EXERCISE INSTRUCTIONS | Could you transcribe every record below exactly as written, leaving out any pictures?

Page images and extracted text:
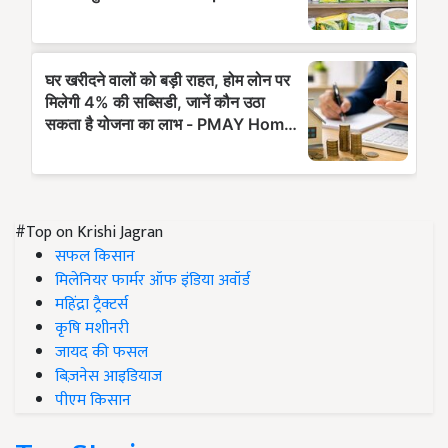
#Top on Krishi Jagran
सफल किसान
मिलेनियर फार्मर ऑफ इंडिया अवॉर्ड
महिंद्रा ट्रैक्टर्स
कृषि मशीनरी
जायद की फसल
बिज़नेस आइडियाज
पीएम किसान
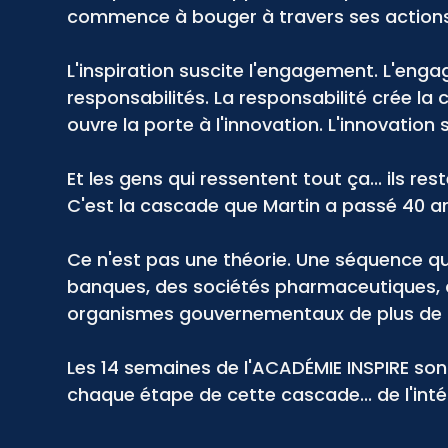
commence à bouger à travers ses actions,
L'inspiration suscite l'engagement. L'eng
responsabilités. La responsabilité crée la 
ouvre la porte à l'innovation. L'innovation
Et les gens qui ressentent tout ça... ils rest
C'est la cascade que Martin a passé 40 ans
Ce n'est pas une théorie. Une séquence qu
banques, des sociétés pharmaceutiques, d
organismes gouvernementaux de plus de 
Les 14 semaines de l'ACADÉMIE INSPIRE son
chaque étape de cette cascade... de l'intéri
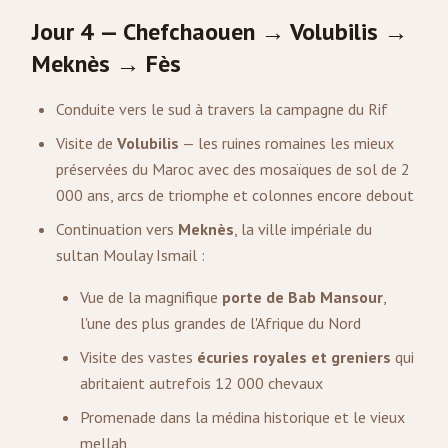
Jour 4 — Chefchaouen → Volubilis →
Meknès → Fès
Conduite vers le sud à travers la campagne du Rif
Visite de
Volubilis
— les ruines romaines les mieux
préservées du Maroc avec des mosaïques de sol de 2
000 ans, arcs de triomphe et colonnes encore debout
Continuation vers
Meknès
, la ville impériale du
sultan Moulay Ismail :
Vue de la magnifique
porte de Bab Mansour
,
l'une des plus grandes de l'Afrique du Nord
Visite des vastes
écuries royales et greniers
qui
abritaient autrefois 12 000 chevaux
Promenade dans la médina historique et le vieux
mellah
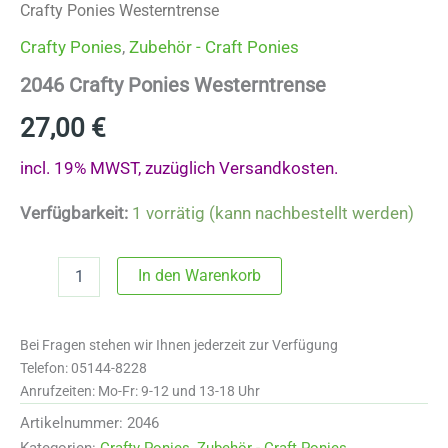
Crafty Ponies Westerntrense
Crafty Ponies
,
Zubehör - Craft Ponies
2046 Crafty Ponies Westerntrense
27,00
€
incl. 19% MWST, zuzüglich Versandkosten.
Verfügbarkeit:
1 vorrätig (kann nachbestellt werden)
2046
In den Warenkorb
Crafty
Ponies
Westerntrense
Bei Fragen stehen wir Ihnen jederzeit zur Verfügung
Menge
Telefon: 05144-8228
Anrufzeiten: Mo-Fr: 9-12 und 13-18 Uhr
Artikelnummer:
2046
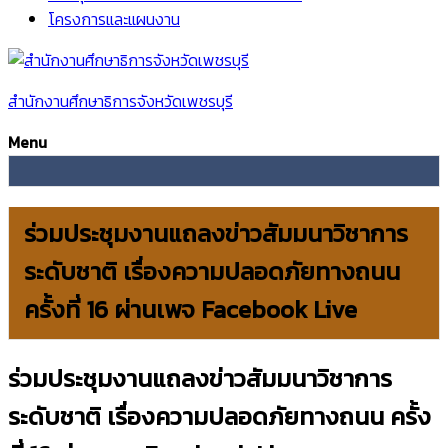
โครงการและแผนงาน
สำนักงานศึกษาธิการจังหวัดเพชรบุรี
Menu
ร่วมประชุมงานแถลงข่าวสัมมนาวิชาการ
ระดับชาติ เรื่องความปลอดภัยทางถนน
ครั้งที่ 16 ผ่านเพจ Facebook Live
ร่วมประชุมงานแถลงข่าวสัมมนาวิชาการ
ระดับชาติ เรื่องความปลอดภัยทางถนน ครั้ง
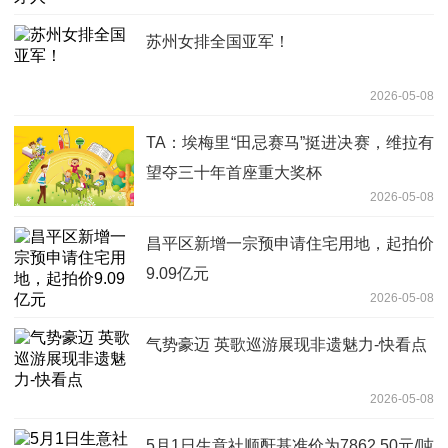
苏州女排全国亚军！
2026-05-08
TA：埃梅里“田忌赛马”挺进决赛，维拉有
望夺三十年首座重大奖杯
2026-05-08
昌平区新增一宗预申请住宅用地，起拍价
9.09亿元
2026-05-08
气势豪迈 英歌巡游展现非遗魅力-快看点
2026-05-08
5月1日生意社顺酐基准价为7862.50元/吨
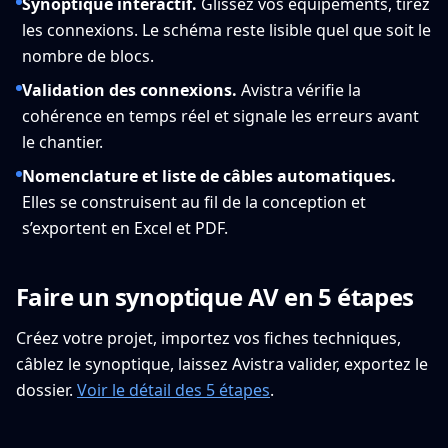
Synoptique interactif.
Glissez vos équipements, tirez
les connexions. Le schéma reste lisible quel que soit le
nombre de blocs.
Validation des connexions.
Avistra vérifie la
cohérence en temps réel et signale les erreurs avant
le chantier.
Nomenclature et liste de câbles automatiques.
Elles se construisent au fil de la conception et
s’exportent en Excel et PDF.
Faire un synoptique AV en 5 étapes
Créez votre projet, importez vos fiches techniques,
câblez le synoptique, laissez Avistra valider, exportez le
dossier.
Voir le détail des 5 étapes
.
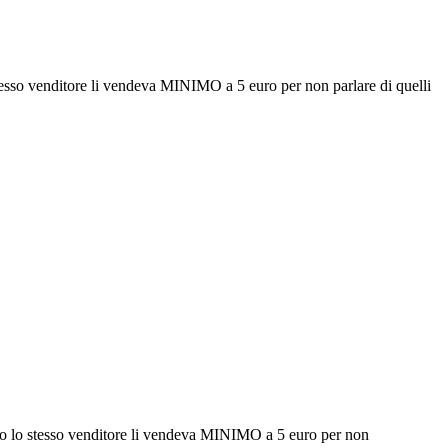
o stesso venditore li vendeva MINIMO a 5 euro per non parlare di quelli
'anno lo stesso venditore li vendeva MINIMO a 5 euro per non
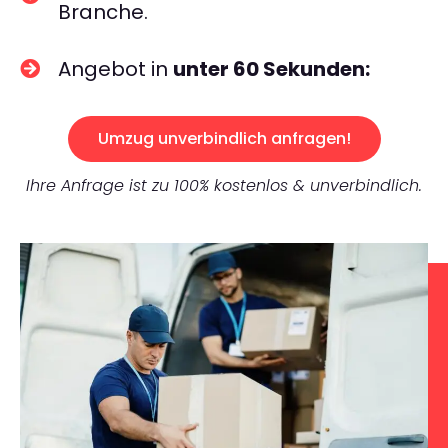
Branche.
Angebot in
unter 60 Sekunden:
Umzug unverbindlich anfragen!
Ihre Anfrage ist zu 100% kostenlos & unverbindlich.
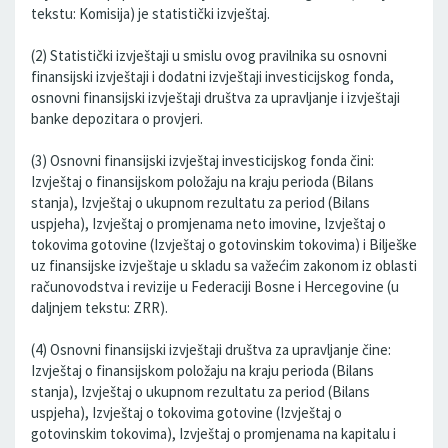
tekstu: Komisija) je statistički izvještaj.
(2) Statistički izvještaji u smislu ovog pravilnika su osnovni
finansijski izvještaji i dodatni izvještaji investicijskog fonda,
osnovni finansijski izvještaji društva za upravljanje i izvještaji
banke depozitara o provjeri.
(3) Osnovni finansijski izvještaj investicijskog fonda čini:
Izvještaj o finansijskom položaju na kraju perioda (Bilans
stanja), Izvještaj o ukupnom rezultatu za period (Bilans
uspjeha), Izvještaj o promjenama neto imovine, Izvještaj o
tokovima gotovine (Izvještaj o gotovinskim tokovima) i Bilješke
uz finansijske izvještaje u skladu sa važećim zakonom iz oblasti
računovodstva i revizije u Federaciji Bosne i Hercegovine (u
daljnjem tekstu: ZRR).
(4) Osnovni finansijski izvještaji društva za upravljanje čine:
Izvještaj o finansijskom položaju na kraju perioda (Bilans
stanja), Izvještaj o ukupnom rezultatu za period (Bilans
uspjeha), Izvještaj o tokovima gotovine (Izvještaj o
gotovinskim tokovima), Izvještaj o promjenama na kapitalu i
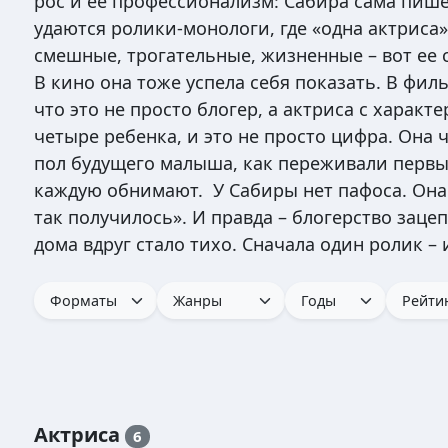
рос и ее профессионализм: Сабира сама пиш
удаются ролики‑монологи, где «одна актриса
смешные, трогательные, жизненные – вот ее 
В кино она тоже успела себя показать. В фил
что это не просто блогер, а актриса с харак
четыре ребенка, и это не просто цифра. Она 
пол будущего малыша, как переживали первые 
каждую обнимают. У Сабиры нет пафоса. Она г
так получилось». И правда – блогерство зацеп
дома вдруг стало тихо. Сначала один ролик – и
Актриса
6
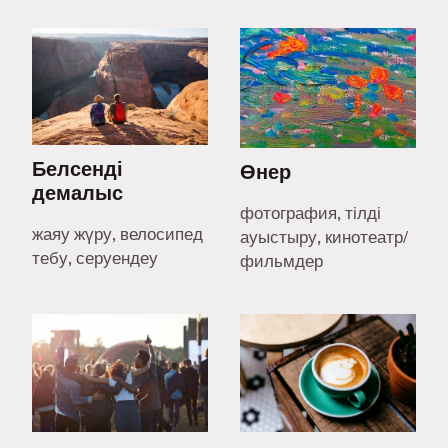
Белсенді
Өнер
демалыс
фотография, тілді
жаяу жүру, велосипед
ауыстыру, кинотеатр/
тебу, серуендеу
фильмдер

YOUR SOLUTION |
#Top on Krishi Jagran
सफल किसान
मिलेनियर फार्मर ऑफ इंडिया अवॉर्ड
महिंद्रा ट्रैक्टर्स
कृषि मशीनरी
जायद की फसल
बिज़नेस आइडियाज
पीएम किसान
commence à bouger à travers ses actions,
L'inspiration suscite l'engagement. L'eng
responsabilités. La responsabilité crée la 
ouvre la porte à l'innovation. L'innovation
Et les gens qui ressentent tout ça... ils rest
C'est la cascade que Martin a passé 40 ans
Ce n'est pas une théorie. Une séquence qu
banques, des sociétés pharmaceutiques, d
organismes gouvernementaux de plus de 
Les 14 semaines de l'ACADÉMIE INSPIRE son
chaque étape de cette cascade... de l'intéri
Jour 4 — Chefchaouen → Volubilis →
Meknès → Fès
Conduite vers le sud à travers la campagne du Rif
Visite de
Volubilis
— les ruines romaines les mieux
préservées du Maroc avec des mosaïques de sol de 2
000 ans, arcs de triomphe et colonnes encore debout
Continuation vers
Meknès
, la ville impériale du
sultan Moulay Ismail :
Vue de la magnifique
porte de Bab Mansour
,
l'une des plus grandes de l'Afrique du Nord
Visite des vastes
écuries royales et greniers
qui
abritaient autrefois 12 000 chevaux
Promenade dans la médina historique et le vieux
mellah
Crafty Ponies Westerntrense
Crafty Ponies
,
Zubehör - Craft Ponies
2046 Crafty Ponies Westerntrense
27,00
€
incl. 19% MWST, zuzüglich Versandkosten.
Verfügbarkeit:
1 vorrätig (kann nachbestellt werden)
2046
In den Warenkorb
Crafty
Ponies
Westerntrense
Bei Fragen stehen wir Ihnen jederzeit zur Verfügung
Menge
Telefon: 05144-8228
Anrufzeiten: Mo-Fr: 9-12 und 13-18 Uhr
Artikelnummer:
2046
โครงการและแผนงาน
สำนักงานศึกษาธิการจังหวัดเพชรบุรี
Menu
ร่วมประชุมงานแถลงข่าวสัมมนาวิชาการ
ระดับชาติ เรื่องความปลอดภัยทางถนน
ครั้งที่ 16 ผ่านเพจ Facebook Live
ร่วมประชุมงานแถลงข่าวสัมมนาวิชาการ
ระดับชาติ เรื่องความปลอดภัยทางถนน ครั้ง
苏州女排全国亚军！
2026-05-08
TA：埃梅里“田忌赛马”挺进决赛，维拉有
望夺三十年首座重大奖杯
2026-05-08
昌平区新增一宗预申请住宅用地，起拍价
9.09亿元
2026-05-08
气势豪迈 英歌巡游展现非遗魅力-快看点
2026-05-08
5月1日生意社顺酐基准价为7862.50元/吨
Synoptique interactif.
Glissez vos équipements, tirez
les connexions. Le schéma reste lisible quel que soit le
nombre de blocs.
Validation des connexions.
Avistra vérifie la
cohérence en temps réel et signale les erreurs avant
le chantier.
Nomenclature et liste de câbles automatiques.
Elles se construisent au fil de la conception et
s’exportent en Excel et PDF.
Faire un synoptique AV en 5 étapes
Créez votre projet, importez vos fiches techniques,
câblez le synoptique, laissez Avistra valider, exportez le
dossier.
Voir le détail des 5 étapes
.
o stesso venditore li vendeva MINIMO a 5 euro per non parlare di quelli
'anno lo stesso venditore li vendeva MINIMO a 5 euro per non
Branche.
Angebot in
unter 60 Sekunden:
Umzug unverbindlich anfragen!
Ihre Anfrage ist zu 100% kostenlos & unverbindlich.
tekstu: Komisija) je statistički izvještaj.
(2) Statistički izvještaji u smislu ovog pravilnika su osnovni
finansijski izvještaji i dodatni izvještaji investicijskog fonda,
osnovni finansijski izvještaji društva za upravljanje i izvještaji
banke depozitara o provjeri.
(3) Osnovni finansijski izvještaj investicijskog fonda čini:
Izvještaj o finansijskom položaju na kraju perioda (Bilans
stanja), Izvještaj o ukupnom rezultatu za period (Bilans
uspjeha), Izvještaj o promjenama neto imovine, Izvještaj o
tokovima gotovine (Izvještaj o gotovinskim tokovima) i Bilješke
uz finansijske izvještaje u skladu sa važećim zakonom iz oblasti
računovodstva i revizije u Federaciji Bosne i Hercegovine (u
daljnjem tekstu: ZRR).
(4) Osnovni finansijski izvještaji društva za upravljanje čine:
Izvještaj o finansijskom položaju na kraju perioda (Bilans
stanja), Izvještaj o ukupnom rezultatu za period (Bilans
uspjeha), Izvještaj o tokovima gotovine (Izvještaj o
gotovinskim tokovima), Izvještaj o promjenama na kapitalu i
рос и ее профессионализм: Сабира сама пиш
удаются ролики‑монологи, где «одна актриса
смешные, трогательные, жизненные – вот ее 
В кино она тоже успела себя показать. В фил
что это не просто блогер, а актриса с харак
четыре ребенка, и это не просто цифра. Она 
пол будущего малыша, как переживали первые 
каждую обнимают. У Сабиры нет пафоса. Она г
так получилось». И правда – блогерство зацеп
дома вдруг стало тихо. Сначала один ролик – и
Актриса
6
Белсенді
Өнер
демалыс
фотография, тілді
жаяу жүру, велосипед
ауыстыру, кинотеатр/
тебу, серуендеу
фильмдер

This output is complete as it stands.